Woonsocket, R.I.-- CVS Health Corp. on Tuesday reported slightly higher-than-expected quarterly profit, helped in part by growth in sales of specialty drugs. Net income decreased 24% to $900 million from $1.21 billion in the year-ago period, primarily due to a $521 million pre-tax loss on the early extinguishment of debt.
Revenue rose 9.7% to $35 billion, led by strong sales of specialty drugs in the pharmacy benefits business. Same-store sales rose 2%. Pharmacy same-store sales grew 4.8%, while front store same store sales declined 4.5%. Retail pharmacy same store prescription volumes rose 5.1% on a 30-day equivalent basis.
"I'm very pleased with our strong results in the third quarter, which reflect better-than-expected revenue growth across the enterprise and expanding retail gross margins,” said Larry Merlo, president and CEO. “The 2015 pharmacy benefits management selling season continued to be highly successful with a significant number of new business wins across all lines of business. We also continued to deliver substantial free cash flow, enabling us to return more than $3.7 billion to our shareholders year to date. We are well on track to return more than $5 billion to our shareholders through dividends and share repurchases for the full year 2014."
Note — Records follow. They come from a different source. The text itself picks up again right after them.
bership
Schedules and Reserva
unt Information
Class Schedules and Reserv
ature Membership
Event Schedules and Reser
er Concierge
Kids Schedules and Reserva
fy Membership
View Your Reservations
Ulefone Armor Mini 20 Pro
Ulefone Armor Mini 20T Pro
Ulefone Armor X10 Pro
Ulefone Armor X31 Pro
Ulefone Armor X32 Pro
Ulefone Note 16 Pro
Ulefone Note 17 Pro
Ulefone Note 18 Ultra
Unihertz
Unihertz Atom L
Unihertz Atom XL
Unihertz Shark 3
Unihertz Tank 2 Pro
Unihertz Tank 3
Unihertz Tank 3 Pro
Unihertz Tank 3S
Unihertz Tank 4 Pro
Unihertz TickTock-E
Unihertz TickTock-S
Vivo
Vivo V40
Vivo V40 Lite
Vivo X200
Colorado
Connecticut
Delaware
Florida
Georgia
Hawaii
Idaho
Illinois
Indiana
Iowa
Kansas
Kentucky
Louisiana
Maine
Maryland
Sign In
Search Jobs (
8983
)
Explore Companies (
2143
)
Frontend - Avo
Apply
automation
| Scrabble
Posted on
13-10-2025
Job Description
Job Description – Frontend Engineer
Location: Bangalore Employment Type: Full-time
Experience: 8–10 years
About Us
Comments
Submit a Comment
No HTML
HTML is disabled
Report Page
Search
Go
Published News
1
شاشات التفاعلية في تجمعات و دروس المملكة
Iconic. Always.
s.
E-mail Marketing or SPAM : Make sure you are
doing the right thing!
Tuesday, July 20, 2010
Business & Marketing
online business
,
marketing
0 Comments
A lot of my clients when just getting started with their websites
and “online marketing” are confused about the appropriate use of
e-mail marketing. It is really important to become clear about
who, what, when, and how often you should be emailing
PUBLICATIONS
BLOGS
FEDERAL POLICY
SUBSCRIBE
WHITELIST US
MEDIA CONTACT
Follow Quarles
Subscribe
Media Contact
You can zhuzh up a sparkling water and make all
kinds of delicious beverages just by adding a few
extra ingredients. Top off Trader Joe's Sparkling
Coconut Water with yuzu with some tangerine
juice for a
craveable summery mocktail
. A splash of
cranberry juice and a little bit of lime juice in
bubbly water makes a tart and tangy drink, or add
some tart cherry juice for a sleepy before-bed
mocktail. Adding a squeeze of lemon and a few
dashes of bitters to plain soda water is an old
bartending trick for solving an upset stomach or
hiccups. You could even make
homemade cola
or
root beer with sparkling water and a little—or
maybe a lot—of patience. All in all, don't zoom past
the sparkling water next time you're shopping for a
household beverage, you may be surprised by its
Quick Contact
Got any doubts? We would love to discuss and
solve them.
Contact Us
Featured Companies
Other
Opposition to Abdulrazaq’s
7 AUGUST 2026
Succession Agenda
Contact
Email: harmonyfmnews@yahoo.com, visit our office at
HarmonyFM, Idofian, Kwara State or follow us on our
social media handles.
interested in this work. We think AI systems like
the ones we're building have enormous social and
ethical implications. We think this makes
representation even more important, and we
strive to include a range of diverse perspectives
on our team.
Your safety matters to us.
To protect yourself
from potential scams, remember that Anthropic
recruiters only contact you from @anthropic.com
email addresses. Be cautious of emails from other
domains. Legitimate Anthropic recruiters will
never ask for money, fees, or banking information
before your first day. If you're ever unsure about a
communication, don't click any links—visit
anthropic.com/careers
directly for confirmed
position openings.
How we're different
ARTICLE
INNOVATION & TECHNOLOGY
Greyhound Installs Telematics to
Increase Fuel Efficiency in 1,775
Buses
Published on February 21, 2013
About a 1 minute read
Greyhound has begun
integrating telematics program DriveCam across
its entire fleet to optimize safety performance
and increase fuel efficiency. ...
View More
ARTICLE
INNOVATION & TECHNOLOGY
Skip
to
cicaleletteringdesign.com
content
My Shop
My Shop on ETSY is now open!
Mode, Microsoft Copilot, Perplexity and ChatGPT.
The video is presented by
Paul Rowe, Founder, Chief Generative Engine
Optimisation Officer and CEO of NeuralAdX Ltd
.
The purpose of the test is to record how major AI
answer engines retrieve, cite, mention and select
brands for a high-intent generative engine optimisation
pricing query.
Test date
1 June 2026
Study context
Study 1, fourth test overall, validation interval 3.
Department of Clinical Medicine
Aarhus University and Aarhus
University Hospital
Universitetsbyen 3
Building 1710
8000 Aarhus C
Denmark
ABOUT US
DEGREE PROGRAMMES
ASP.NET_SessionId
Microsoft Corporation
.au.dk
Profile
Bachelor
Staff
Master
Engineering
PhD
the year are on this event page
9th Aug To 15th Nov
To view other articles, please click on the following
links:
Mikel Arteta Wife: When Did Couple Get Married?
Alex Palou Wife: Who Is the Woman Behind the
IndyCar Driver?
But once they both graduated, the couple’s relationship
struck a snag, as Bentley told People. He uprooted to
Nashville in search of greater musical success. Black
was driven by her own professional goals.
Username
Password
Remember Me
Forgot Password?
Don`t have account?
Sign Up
During the three months ended Sept. 30, CVS Health opened 45 new and acquired 33 retail drugstores, and closed four retail drugstores. In addition, the company relocated 13 retail drugstores.
As of Sept. 30, the company operated 7,935 locations in 47 states, the District of Columbia, Puerto Rico and Brazil. These locations included 7,779 retail drugstores, 936 health care clinics, 17 onsite pharmacies, 26 retail specialty pharmacy stores, 11 specialty mail order pharmacies, four mail service dispensing pharmacies, and 84 branches and six centers of excellence for infusion and enteral services.